Following a pre-review of kratom and its constituents during an October meeting in Geneva, WHO’s Expert Committee on Drug Dependence (ECDD) concluded there is inadequate evidence to recommend a critical review of kratom. With the exception of one member, the expert committee also reached the same conclusion about two constituents in kratom, mitragynine and 7-hydroxymitragynine.
Related: Kratom consumers oppose ban in comments to FDA
The ECDD, an independent group of experts in the field of drugs and medicine, recommended kratom, mitragynine and 7-hydroxymitragynine be kept under surveillance by the WHO Secretariat.
Kratom advocates had feared a worst-case scenario ahead of the WHO meeting: the U.N. Commission on Narcotic Drugs (CND) would eventually move to “schedule” (as a drug) kratom internationally, requiring dozens of countries—including the U.S.—who are parties to the 1971 Convention on Psychotropic Substances to ban the substance.
But such fears may be put to rest, at least for now, since kratom is not recommended for a critical review.
WHO initiated a pre-review of kratom and its constituents based, in part, on a “country-level report indicating the potential for abuse, dependence and harm to public health from mitragynine and 7-hydroxymitragynine,” according to a Nov. 18 document summarizing the ECDD’s recommendations. The document also cited a report from an international group detailing fatalities associated with use of kratom.
“Kratom can produce serious toxicity in people who use high doses, but the number of cases is probably low as a proportion of the total number of people who use kratom,” WHO stated in the document. “Although mitragynine has been analytically confirmed in a number of deaths, almost all involve use of other substances, so the degree to which kratom use has been a contributory factor to fatalities is unclear.”
Tens of thousands of consumers sent comments to FDA and WHO, many opposing a ban of kratom and hailing its benefits. In a Dec. 7 email to its members, the American Kratom Association (AKA) described WHO’s recent announcement as “an enormous validation of the comments you submitted and science we presented to the WHO ECDD.”
“The AKA, and kratom consumers around the world, are extremely grateful for the extensive review and the overwhelming consensus by the ECDD that [there] was insufficient evidence to recommend kratom be subjected to a full critical review,” Mac Haddow, senior fellow on public policy with AKA, said in a press release.

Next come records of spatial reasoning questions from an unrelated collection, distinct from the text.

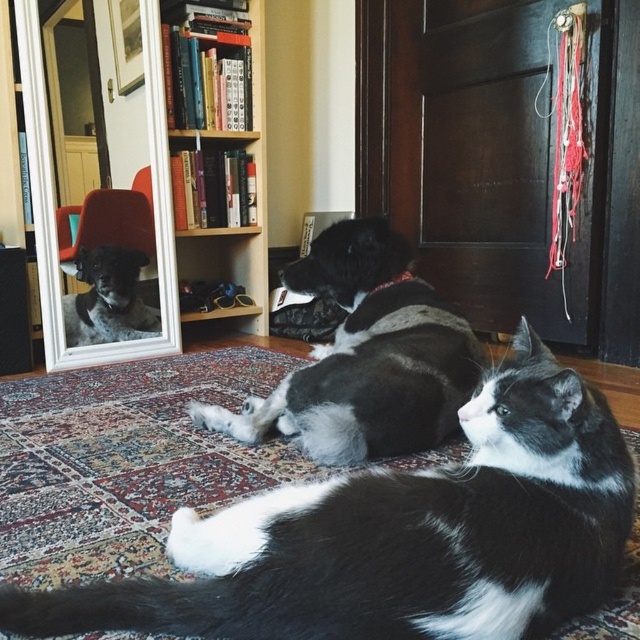
You are a photographer trying to capture a closeup shot of the black and white fur cat at center and the black and white fur at center. Which one should you focus on to ensure the subject is in sharp focus?

You should focus on the black and white fur cat at center because it is closer to the viewer than the black and white fur at center, so focusing on it will keep it sharp while the background may blur.

You are an interior designer planning to place a new painting on the wall. The painting is 0.3 meters wide and needs to be placed at point coordinates between 0.2 and 0.4 on the x and y axes. Can the wooden bookshelf at upper center, which is at point coordinates of 0.252 and 0.344, accommodate the painting without overlapping?

The wooden bookshelf at upper center is located at coordinates 0.252 and 0.344. The painting requires placement between 0.2 and 0.4 on both axes. Since the bookshelf is within this range, placing the painting there would overlap with the bookshelf, so it cannot be accommodated without overlapping.

Looking at this image, you are a toy mouse that is 1 foot long. You are placed on the floor between the black and white fur cat at center and the wooden bookshelf at upper center. Can you fit between them without touching either?

The distance between the black and white fur cat at center and the wooden bookshelf at upper center is 6.14 feet. Since the toy mouse is only 1 foot long, there is enough space for it to fit between them without touching either.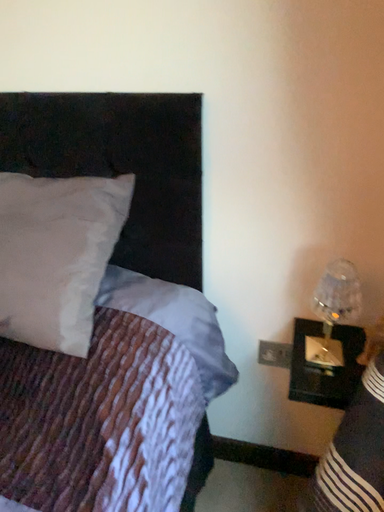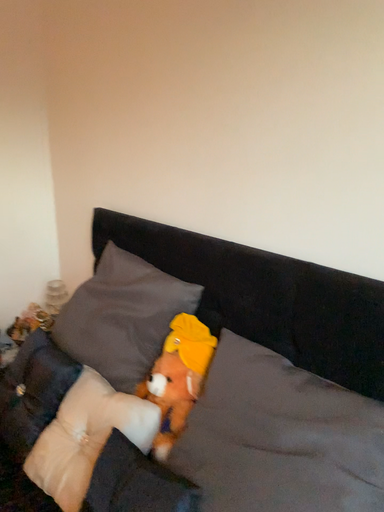
Question: Which way did the camera rotate in the video?

Choices:
 (A) rotated upward
 (B) rotated downward

Answer: (A)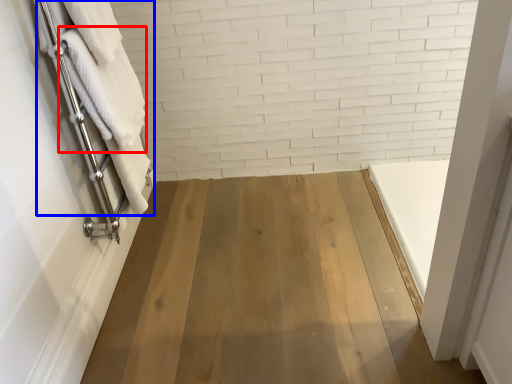
Question: Which object is further to the camera taking this photo, bath towel (highlighted by a red box) or bath towel (highlighted by a blue box)?

Choices:
 (A) bath towel
 (B) bath towel

Answer: (A)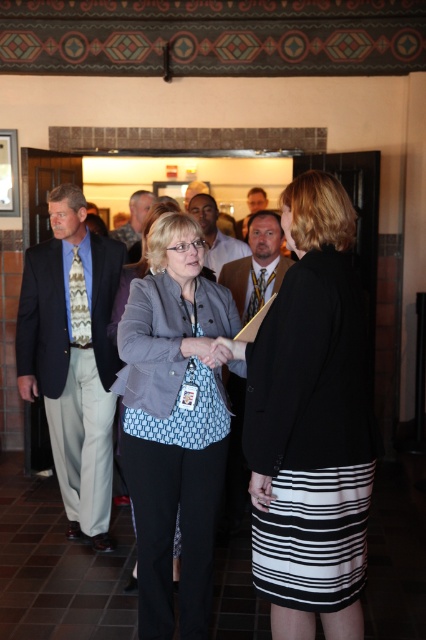
Who is lower down, black textured blazer at center or matte gray blazer at center?

matte gray blazer at center is lower down.

Is point (330, 257) closer to camera compared to point (273, 282)?

Yes, point (330, 257) is in front of point (273, 282).

Identify the location of black textured blazer at center. (311, 424).

Based on the photo, does matte gray suit at center appear on the right side of light brown leather jacket at center?

Correct, you'll find matte gray suit at center to the right of light brown leather jacket at center.

Which is more to the left, matte gray suit at center or light brown leather jacket at center?

Positioned to the left is light brown leather jacket at center.

This screenshot has width=426, height=640. Find the location of `matte gray suit at center`. matte gray suit at center is located at coordinates (215, 234).

Does black textured blazer at center have a larger size compared to light brown wood chair at center?

Actually, black textured blazer at center might be smaller than light brown wood chair at center.

Between black textured blazer at center and light brown wood chair at center, which one is positioned higher?

light brown wood chair at center is higher up.

Is point (362, 372) farther from viewer compared to point (265, 204)?

That is False.

The image size is (426, 640). What are the coordinates of `black textured blazer at center` in the screenshot? It's located at (311, 424).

Haddow added, “There can be no doubt that kratom should not be scheduled and that it should be responsibly regulated to protect against dangerously adulterated kratom products.”
AKA, however, cautioned it remains to be seen how WHO’s recommendation will impact future reviews of kratom.
“What exactly this will mean for kratom internationally and potential future reviews is unclear, but we can be certain that kratom’s enemies will try to bring it up again,” observed the kratom group in its email, which acknowledged one member of the ECDD was in favor of a critical review of mitragynine and 7-hydroxymitragynine.
Kratom is used commonly to treat chronic pain and opioid withdrawal symptoms, and consumption of the herb can lead to such adverse effects as constipation, nervousness, respiratory depression, vomiting and weight loss, according to FDA.
“Kratom has been reported to have both narcotic and stimulant-like effects, and withdrawal symptoms may include hostility, aggression, excessive tearing, aching of muscles and bones, and jerky limb movements,” FDA noted in a 2021 Federal Register notice announcing WHO’s October meeting to review kratom and six other substances, including phenibut.
FDA for years has maintained an import alert on dietary supplements and bulk dietary ingredients that contain kratom. And recently, a manufacturer of kratom supplements entangled in a lawsuit with the U.S. Department of Justice agreed to destroy articles seized by the government.
FDA declined to comment on the ECDD’s recent recommendations pertaining to kratom and its constituents.